=== Section Start ===
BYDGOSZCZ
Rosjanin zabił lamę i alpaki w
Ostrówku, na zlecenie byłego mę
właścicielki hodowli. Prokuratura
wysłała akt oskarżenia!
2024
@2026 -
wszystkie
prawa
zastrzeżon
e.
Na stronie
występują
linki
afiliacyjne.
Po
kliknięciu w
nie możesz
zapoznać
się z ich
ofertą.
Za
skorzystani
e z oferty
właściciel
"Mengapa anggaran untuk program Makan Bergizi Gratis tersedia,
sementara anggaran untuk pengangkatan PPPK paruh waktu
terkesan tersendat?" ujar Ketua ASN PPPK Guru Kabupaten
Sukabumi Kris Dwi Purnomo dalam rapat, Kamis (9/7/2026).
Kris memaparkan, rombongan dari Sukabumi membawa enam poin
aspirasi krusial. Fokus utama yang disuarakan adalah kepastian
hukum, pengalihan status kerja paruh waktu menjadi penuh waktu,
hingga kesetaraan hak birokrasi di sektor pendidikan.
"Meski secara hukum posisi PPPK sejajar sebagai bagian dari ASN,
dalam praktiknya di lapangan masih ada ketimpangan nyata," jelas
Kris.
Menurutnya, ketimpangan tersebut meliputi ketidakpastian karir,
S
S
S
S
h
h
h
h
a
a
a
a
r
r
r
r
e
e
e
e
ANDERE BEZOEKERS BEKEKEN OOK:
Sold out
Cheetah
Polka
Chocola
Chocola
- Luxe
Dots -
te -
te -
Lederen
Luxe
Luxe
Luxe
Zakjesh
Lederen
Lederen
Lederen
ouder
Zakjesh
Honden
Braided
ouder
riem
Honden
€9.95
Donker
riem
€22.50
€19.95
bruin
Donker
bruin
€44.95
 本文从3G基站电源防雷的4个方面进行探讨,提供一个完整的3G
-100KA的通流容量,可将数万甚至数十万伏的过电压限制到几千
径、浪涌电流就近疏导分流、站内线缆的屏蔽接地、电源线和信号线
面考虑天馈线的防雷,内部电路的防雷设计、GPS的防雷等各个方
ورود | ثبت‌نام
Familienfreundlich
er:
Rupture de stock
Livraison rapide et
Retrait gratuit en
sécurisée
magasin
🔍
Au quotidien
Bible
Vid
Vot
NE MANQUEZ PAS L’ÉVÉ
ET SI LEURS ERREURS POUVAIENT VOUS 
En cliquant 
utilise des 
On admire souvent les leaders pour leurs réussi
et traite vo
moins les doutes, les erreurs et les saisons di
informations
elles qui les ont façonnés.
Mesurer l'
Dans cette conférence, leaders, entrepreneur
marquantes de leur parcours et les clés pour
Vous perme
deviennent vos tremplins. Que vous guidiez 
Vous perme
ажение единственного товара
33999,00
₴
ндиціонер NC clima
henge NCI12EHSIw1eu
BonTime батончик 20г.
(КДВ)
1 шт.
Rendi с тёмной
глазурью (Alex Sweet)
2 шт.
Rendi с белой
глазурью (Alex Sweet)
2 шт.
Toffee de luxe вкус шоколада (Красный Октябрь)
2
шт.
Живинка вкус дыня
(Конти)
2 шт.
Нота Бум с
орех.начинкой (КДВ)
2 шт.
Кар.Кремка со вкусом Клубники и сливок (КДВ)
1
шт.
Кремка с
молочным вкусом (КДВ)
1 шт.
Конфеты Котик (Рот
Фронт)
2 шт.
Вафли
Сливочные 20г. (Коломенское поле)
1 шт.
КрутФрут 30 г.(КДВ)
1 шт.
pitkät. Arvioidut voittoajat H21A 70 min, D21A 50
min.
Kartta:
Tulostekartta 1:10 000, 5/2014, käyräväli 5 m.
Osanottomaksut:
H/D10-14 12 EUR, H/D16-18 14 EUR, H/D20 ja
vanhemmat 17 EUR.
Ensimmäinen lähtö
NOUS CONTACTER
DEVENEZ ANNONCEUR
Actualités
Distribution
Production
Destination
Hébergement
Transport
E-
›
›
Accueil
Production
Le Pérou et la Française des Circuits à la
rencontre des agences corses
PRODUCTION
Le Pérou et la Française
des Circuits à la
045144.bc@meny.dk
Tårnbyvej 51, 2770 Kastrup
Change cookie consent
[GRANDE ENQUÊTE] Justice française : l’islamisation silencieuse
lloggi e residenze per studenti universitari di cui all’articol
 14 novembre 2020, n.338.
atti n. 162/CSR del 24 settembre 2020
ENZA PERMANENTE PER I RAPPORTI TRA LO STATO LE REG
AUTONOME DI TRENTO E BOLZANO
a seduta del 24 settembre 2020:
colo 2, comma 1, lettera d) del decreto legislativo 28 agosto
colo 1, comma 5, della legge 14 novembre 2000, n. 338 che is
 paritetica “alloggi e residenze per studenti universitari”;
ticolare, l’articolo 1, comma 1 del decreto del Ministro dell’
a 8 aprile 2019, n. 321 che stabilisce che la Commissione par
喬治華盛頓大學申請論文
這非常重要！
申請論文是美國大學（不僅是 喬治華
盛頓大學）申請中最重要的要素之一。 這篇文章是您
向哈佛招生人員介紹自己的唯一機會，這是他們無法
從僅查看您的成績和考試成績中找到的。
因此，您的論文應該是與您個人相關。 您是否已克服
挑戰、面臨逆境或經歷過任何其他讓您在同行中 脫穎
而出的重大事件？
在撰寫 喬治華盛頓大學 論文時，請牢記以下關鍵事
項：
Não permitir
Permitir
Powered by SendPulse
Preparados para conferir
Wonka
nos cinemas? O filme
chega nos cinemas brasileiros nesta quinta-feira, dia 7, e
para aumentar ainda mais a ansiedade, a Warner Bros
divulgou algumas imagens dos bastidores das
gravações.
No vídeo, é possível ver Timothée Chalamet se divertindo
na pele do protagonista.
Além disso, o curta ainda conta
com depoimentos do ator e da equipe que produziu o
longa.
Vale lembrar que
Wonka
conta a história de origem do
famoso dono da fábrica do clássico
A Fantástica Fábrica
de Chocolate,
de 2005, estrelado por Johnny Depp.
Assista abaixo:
=== Section End ===
_AIM OF THE EXERCISE_: What do the lines of the material read, from the first through the line with "secara hukum posisi"? Transcribe them exactly and stop there.

_TASK SOLUTION_:
BYDGOSZCZ
Rosjanin zabił lamę i alpaki w
Ostrówku, na zlecenie byłego mę
właścicielki hodowli. Prokuratura
wysłała akt oskarżenia!
2024
@2026 -
wszystkie
prawa
zastrzeżon
e.
Na stronie
występują
linki
afiliacyjne.
Po
kliknięciu w
nie możesz
zapoznać
się z ich
ofertą.
Za
skorzystani
e z oferty
właściciel
"Mengapa anggaran untuk program Makan Bergizi Gratis tersedia,
sementara anggaran untuk pengangkatan PPPK paruh waktu
terkesan tersendat?" ujar Ketua ASN PPPK Guru Kabupaten
Sukabumi Kris Dwi Purnomo dalam rapat, Kamis (9/7/2026).
Kris memaparkan, rombongan dari Sukabumi membawa enam poin
aspirasi krusial. Fokus utama yang disuarakan adalah kepastian
hukum, pengalihan status kerja paruh waktu menjadi penuh waktu,
hingga kesetaraan hak birokrasi di sektor pendidikan.
"Meski secara hukum posisi PPPK sejajar sebagai bagian dari ASN,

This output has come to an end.